Exercise prompt: Set down each record below exactly as it stands. Pictures are not part of the copy.

Task input:

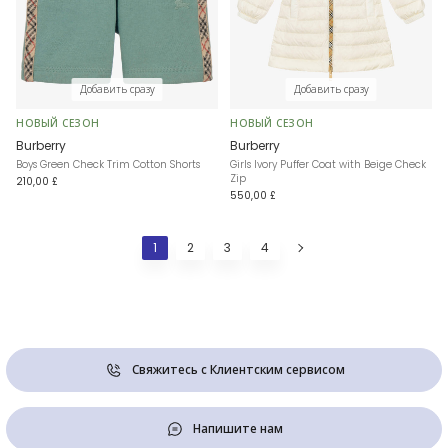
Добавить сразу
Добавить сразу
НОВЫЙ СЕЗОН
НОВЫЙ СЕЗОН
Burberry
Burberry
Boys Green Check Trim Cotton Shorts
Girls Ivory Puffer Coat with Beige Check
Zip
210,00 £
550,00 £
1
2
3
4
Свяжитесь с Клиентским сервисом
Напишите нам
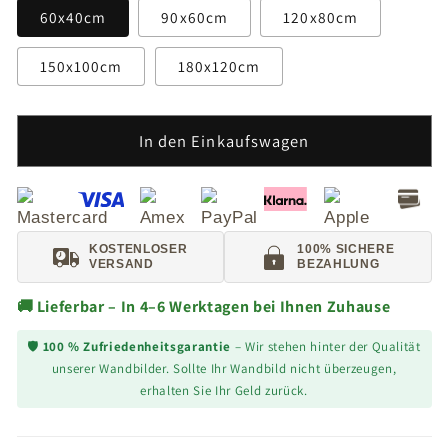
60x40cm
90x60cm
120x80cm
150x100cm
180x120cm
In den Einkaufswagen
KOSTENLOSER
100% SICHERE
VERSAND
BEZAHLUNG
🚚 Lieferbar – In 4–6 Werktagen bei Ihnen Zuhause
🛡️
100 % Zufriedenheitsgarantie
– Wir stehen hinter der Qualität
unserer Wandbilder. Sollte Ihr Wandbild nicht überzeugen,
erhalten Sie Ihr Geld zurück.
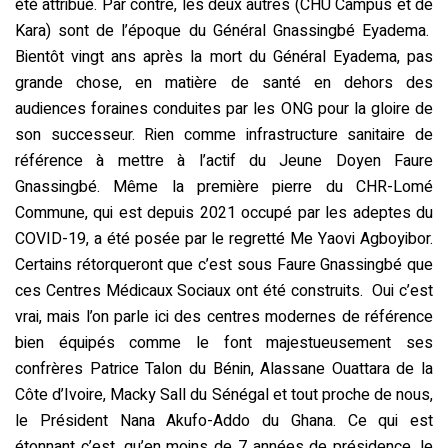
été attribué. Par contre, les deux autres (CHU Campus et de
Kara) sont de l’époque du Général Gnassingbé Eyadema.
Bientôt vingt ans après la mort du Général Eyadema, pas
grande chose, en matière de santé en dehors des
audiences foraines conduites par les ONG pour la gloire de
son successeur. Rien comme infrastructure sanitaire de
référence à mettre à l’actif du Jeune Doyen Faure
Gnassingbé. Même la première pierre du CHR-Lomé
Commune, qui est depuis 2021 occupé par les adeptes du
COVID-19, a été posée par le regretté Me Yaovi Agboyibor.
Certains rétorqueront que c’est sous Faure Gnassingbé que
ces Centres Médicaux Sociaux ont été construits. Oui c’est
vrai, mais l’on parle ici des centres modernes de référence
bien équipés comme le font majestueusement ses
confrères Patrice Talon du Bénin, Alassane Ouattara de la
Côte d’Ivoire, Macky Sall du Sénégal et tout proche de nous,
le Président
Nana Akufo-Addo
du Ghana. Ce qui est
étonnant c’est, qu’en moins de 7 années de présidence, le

Completed exercise:
Добавить сразу
Добавить сразу
НОВЫЙ СЕЗОН
НОВЫЙ СЕЗОН
Burberry
Burberry
Boys Green Check Trim Cotton Shorts
Girls Ivory Puffer Coat with Beige Check
Zip
210,00 £
550,00 £
1
2
3
4
Свяжитесь с Клиентским сервисом
Напишите нам
60x40cm
90x60cm
120x80cm
150x100cm
180x120cm
In den Einkaufswagen
KOSTENLOSER
100% SICHERE
VERSAND
BEZAHLUNG
🚚 Lieferbar – In 4–6 Werktagen bei Ihnen Zuhause
🛡️
100 % Zufriedenheitsgarantie
– Wir stehen hinter der Qualität
unserer Wandbilder. Sollte Ihr Wandbild nicht überzeugen,
erhalten Sie Ihr Geld zurück.
été attribué. Par contre, les deux autres (CHU Campus et de
Kara) sont de l’époque du Général Gnassingbé Eyadema.
Bientôt vingt ans après la mort du Général Eyadema, pas
grande chose, en matière de santé en dehors des
audiences foraines conduites par les ONG pour la gloire de
son successeur. Rien comme infrastructure sanitaire de
référence à mettre à l’actif du Jeune Doyen Faure
Gnassingbé. Même la première pierre du CHR-Lomé
Commune, qui est depuis 2021 occupé par les adeptes du
COVID-19, a été posée par le regretté Me Yaovi Agboyibor.
Certains rétorqueront que c’est sous Faure Gnassingbé que
ces Centres Médicaux Sociaux ont été construits. Oui c’est
vrai, mais l’on parle ici des centres modernes de référence
bien équipés comme le font majestueusement ses
confrères Patrice Talon du Bénin, Alassane Ouattara de la
Côte d’Ivoire, Macky Sall du Sénégal et tout proche de nous,
le Président
Nana Akufo-Addo
du Ghana. Ce qui est
étonnant c’est, qu’en moins de 7 années de présidence, le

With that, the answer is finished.